Apple, which has only just this week seen its ability to supply new iMac models match
its ability to produce them, is now offering an education version
of the current 21.5-inch iMac to schools and universities. The new model includes most of the same features as the base consumer iMac, but uses a dual-core Intel i3 processor rather than a quad-core i5, and the Intel HD 4000 integrated graphics chipset rather than a discrete card. It is also $100 more expensive than the previous educational iMac version, but features doubled storage capacity and RAM in exchange.

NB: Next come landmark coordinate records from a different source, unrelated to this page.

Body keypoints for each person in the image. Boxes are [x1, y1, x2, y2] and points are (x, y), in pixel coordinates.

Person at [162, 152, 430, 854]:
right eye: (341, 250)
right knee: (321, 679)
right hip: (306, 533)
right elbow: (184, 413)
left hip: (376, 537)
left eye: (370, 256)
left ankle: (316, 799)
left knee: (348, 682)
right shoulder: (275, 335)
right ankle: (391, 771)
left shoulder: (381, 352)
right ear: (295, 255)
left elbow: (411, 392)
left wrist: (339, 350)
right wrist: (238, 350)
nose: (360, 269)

The previous educational iMac model featured a 3.1GHz dual-core i3, 2GB of RAM and a 250GB hard drive, along with a Firewire 800 connector. The new model, apart from having 40 percent less volume, bumps the processor up to 3.3GHz, 4GH of RAM and a 500GB hard drive. It also adds Thunderbolt, USB 3.0 and Bluetooth 4.0, though the Firewire port has been removed (but can be replicated using a Thunderbolt adapter). As with the consumer iMacs, the new education iMac also does not come with an optical drive.
Interestingly, the education version of the iMac comes with a wired Apple Keyboard (with numeric keypad) and wired Apple Mouse rather than the Magic Mouse or wireless keyboard. The unit now sells for $1,099, some $200 less than the base consumer iMac (but the consumer version has a discrete Nvidia GeForce video card, 8GB of RAM, a 1TB hard drive and the quad-core i5 processor). The educational unit is only available for institutional purchase, and not available to individual students or their families.

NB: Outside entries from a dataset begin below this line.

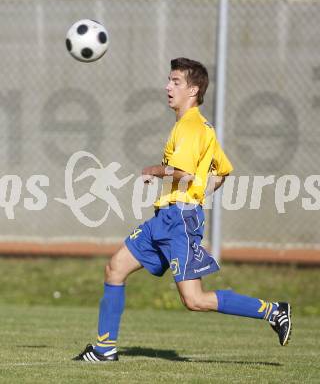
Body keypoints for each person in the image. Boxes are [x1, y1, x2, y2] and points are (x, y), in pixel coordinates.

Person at [73, 58, 291, 362]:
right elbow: (223, 171)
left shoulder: (190, 126)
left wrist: (156, 171)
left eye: (176, 81)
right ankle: (104, 348)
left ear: (194, 89)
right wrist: (198, 192)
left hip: (178, 221)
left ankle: (273, 310)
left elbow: (180, 169)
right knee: (115, 268)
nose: (167, 87)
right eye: (169, 80)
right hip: (164, 218)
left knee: (195, 300)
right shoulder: (199, 126)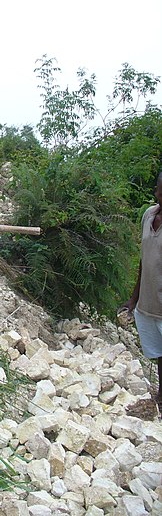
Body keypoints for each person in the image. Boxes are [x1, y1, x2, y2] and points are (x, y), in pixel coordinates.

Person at [121, 173, 162, 409]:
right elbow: (144, 259)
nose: (159, 195)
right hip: (148, 304)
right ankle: (160, 397)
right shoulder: (148, 216)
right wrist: (133, 298)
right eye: (159, 190)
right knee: (159, 355)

Ship time for the educational version is 5-7 days, much slower than the 24 hours all standard iMac models now show for shipping in the US. The unit can be configured with more RAM or other options (such as wireless peripherals), but at present an external optical drive is not listed among the available accessories. Apple sells a $79 Superdrive
through its regular and educational online stores.